Show every line of the data that contains the string "Tantangan".

→ **Material provided**:
□ □ □ □ □

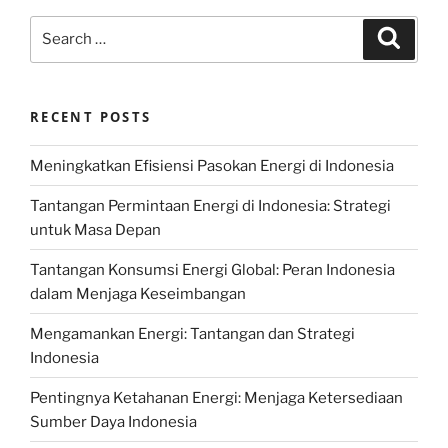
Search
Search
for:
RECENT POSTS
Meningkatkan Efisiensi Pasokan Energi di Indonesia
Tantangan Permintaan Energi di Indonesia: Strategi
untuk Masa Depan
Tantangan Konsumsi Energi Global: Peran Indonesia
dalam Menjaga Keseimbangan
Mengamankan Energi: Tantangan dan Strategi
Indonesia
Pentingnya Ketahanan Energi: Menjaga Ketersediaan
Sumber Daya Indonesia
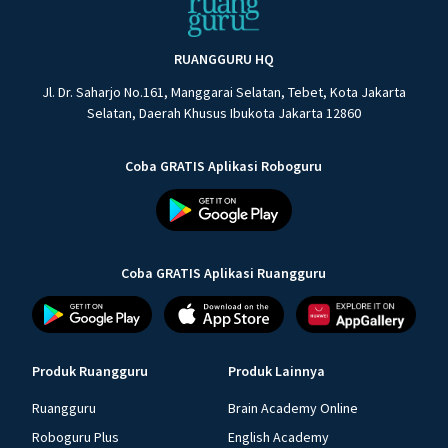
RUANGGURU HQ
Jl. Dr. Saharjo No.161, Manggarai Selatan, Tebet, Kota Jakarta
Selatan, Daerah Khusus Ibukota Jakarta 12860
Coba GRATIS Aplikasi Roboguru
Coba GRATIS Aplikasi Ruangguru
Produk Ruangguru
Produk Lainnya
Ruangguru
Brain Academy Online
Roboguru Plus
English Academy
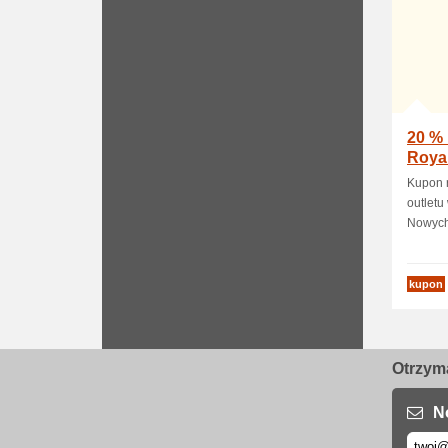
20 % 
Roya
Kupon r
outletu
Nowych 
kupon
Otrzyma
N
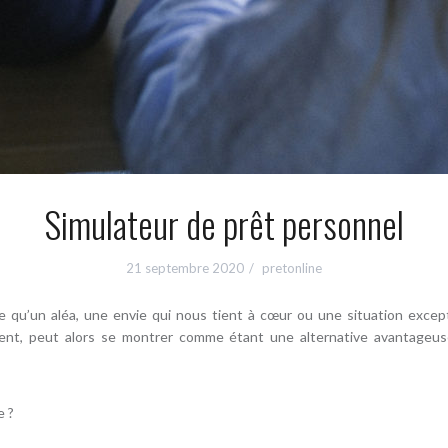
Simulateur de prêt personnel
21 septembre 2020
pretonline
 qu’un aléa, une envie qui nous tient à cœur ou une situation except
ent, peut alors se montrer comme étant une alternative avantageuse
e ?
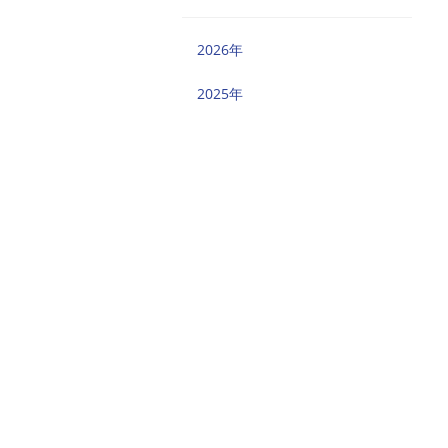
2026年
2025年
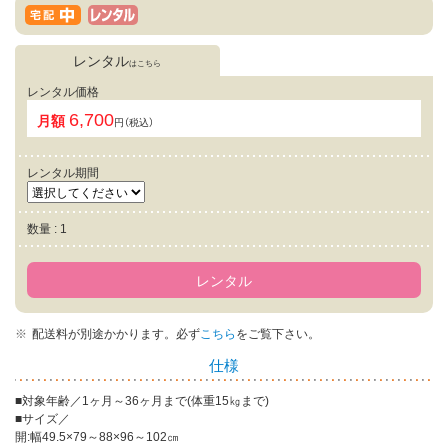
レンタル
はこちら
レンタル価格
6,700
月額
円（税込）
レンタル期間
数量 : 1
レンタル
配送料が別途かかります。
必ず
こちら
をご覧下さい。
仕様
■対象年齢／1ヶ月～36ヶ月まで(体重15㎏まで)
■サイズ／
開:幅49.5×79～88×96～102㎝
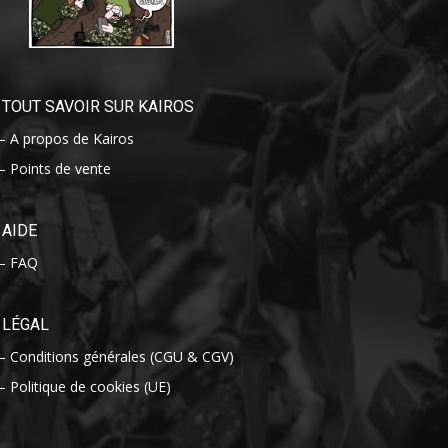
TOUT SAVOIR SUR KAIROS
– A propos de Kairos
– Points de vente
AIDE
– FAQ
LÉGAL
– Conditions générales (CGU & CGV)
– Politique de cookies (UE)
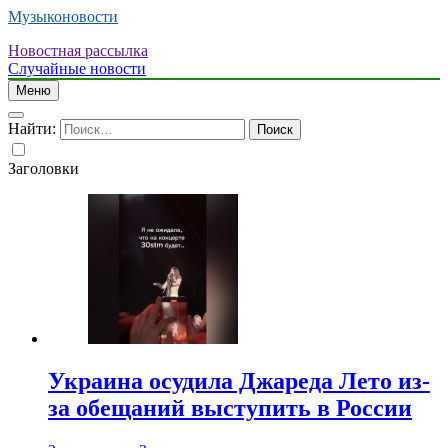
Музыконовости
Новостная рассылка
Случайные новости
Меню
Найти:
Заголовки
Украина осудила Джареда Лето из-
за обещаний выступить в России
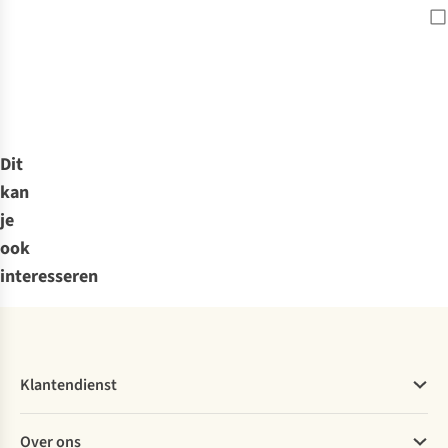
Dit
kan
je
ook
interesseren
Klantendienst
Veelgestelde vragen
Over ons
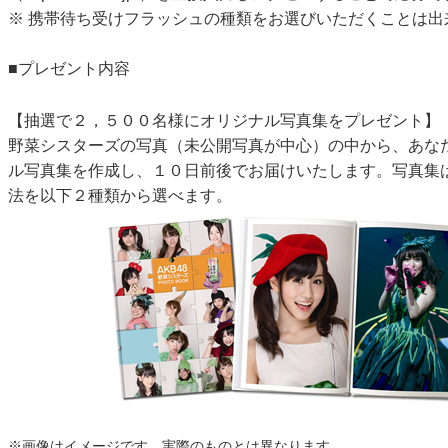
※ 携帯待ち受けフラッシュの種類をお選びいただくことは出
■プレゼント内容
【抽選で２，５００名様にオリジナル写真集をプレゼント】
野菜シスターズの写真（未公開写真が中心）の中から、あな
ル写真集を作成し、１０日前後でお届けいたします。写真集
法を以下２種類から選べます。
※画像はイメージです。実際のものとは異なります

□ □ □ □ □

→ **Answer below**:
Tantangan Permintaan Energi di Indonesia: Strategi
Tantangan Konsumsi Energi Global: Peran Indonesia
Mengamankan Energi: Tantangan dan Strategi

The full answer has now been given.